- **Your objective**:
Restate word for word the lines beginning with the one that contains "Page size: 2001x1125." and ending at the bottom of the records below, both included.

....................

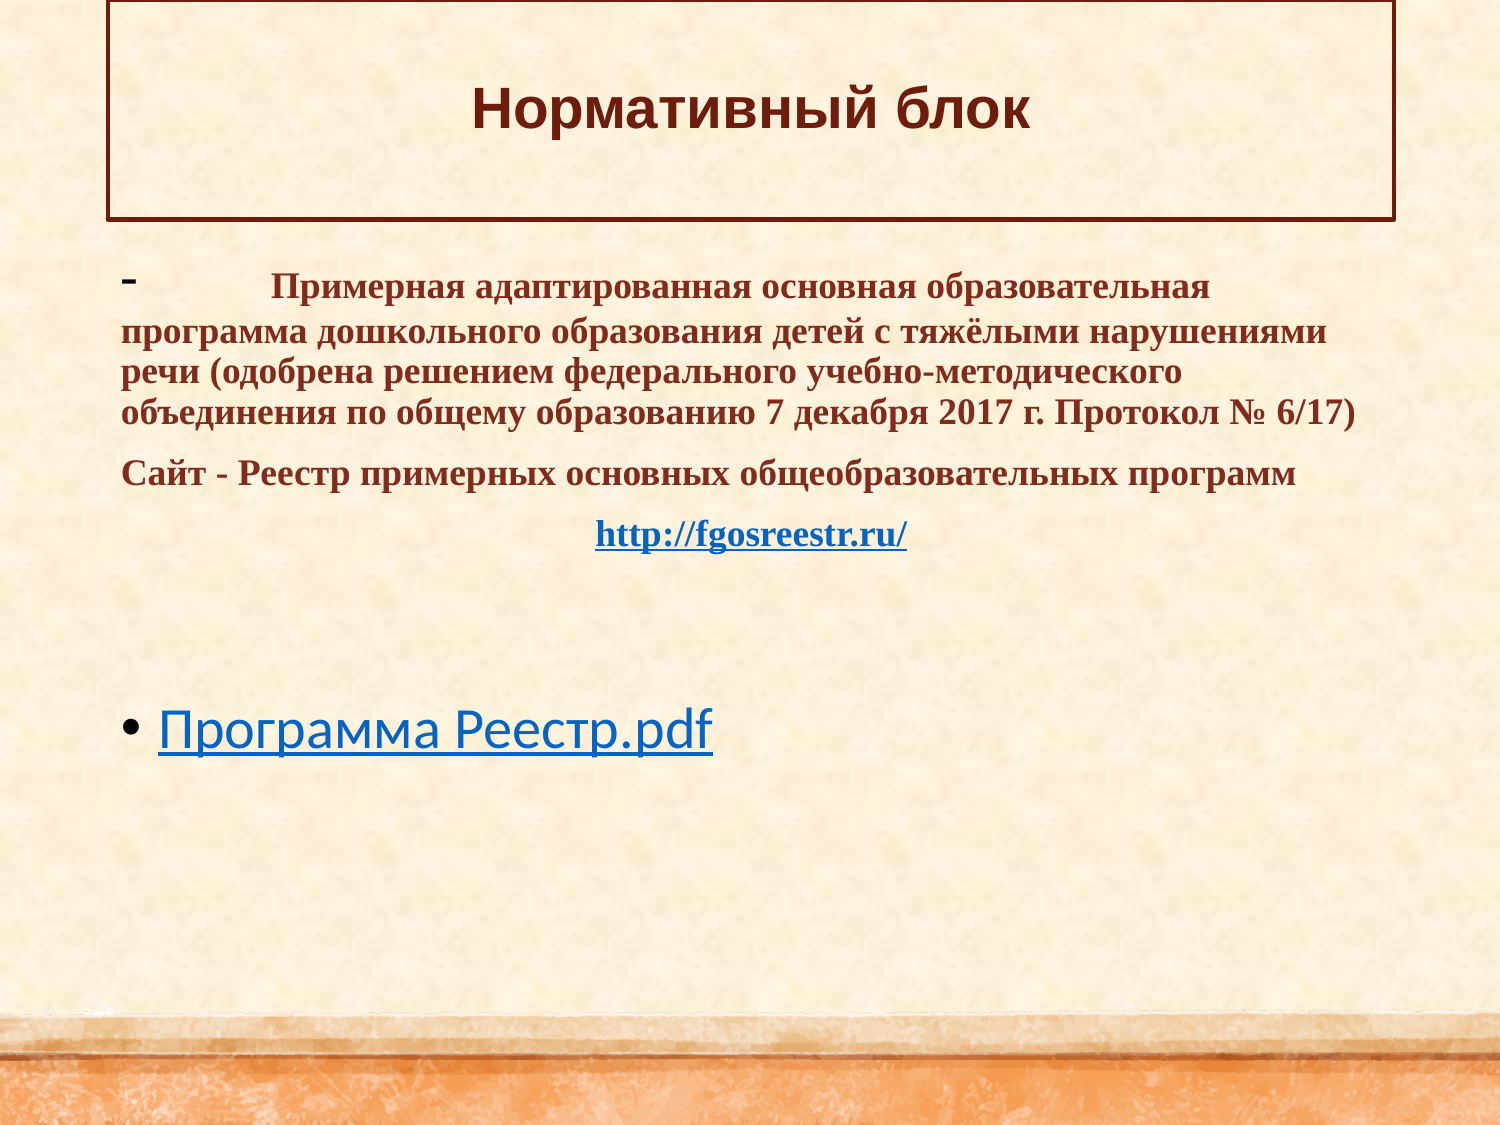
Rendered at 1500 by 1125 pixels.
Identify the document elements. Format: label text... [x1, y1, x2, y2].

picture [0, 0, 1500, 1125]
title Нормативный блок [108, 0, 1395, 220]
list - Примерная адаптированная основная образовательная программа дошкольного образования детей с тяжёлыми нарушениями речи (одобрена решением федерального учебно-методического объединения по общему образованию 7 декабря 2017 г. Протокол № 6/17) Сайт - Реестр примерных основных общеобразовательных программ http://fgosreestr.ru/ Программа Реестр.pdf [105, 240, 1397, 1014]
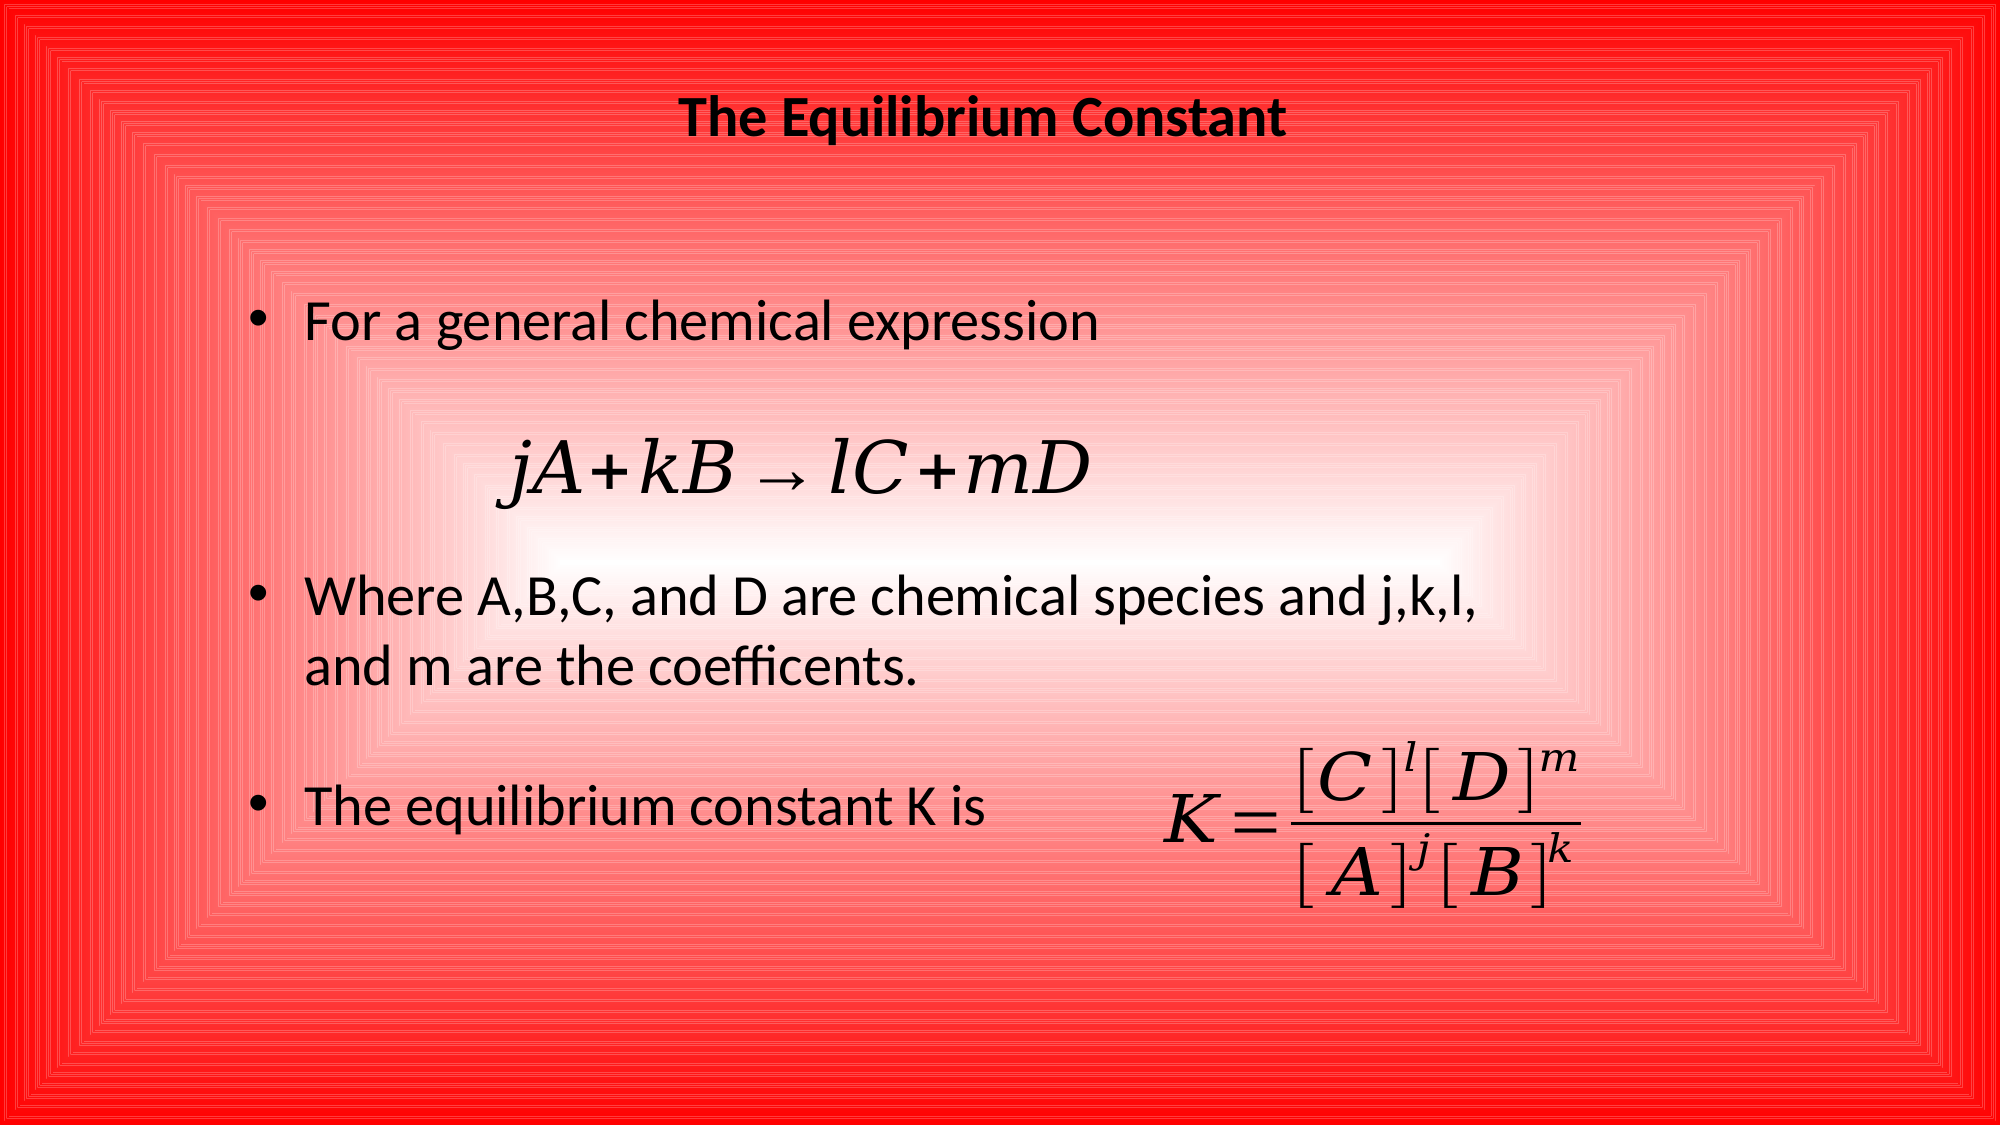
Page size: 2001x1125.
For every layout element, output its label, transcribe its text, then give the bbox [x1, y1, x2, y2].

....................

- **Result of the task**:
Page size: 2001x1125.
For every layout element, output its label, transcribe its text, then give the bbox [x1, y1, x2, y2].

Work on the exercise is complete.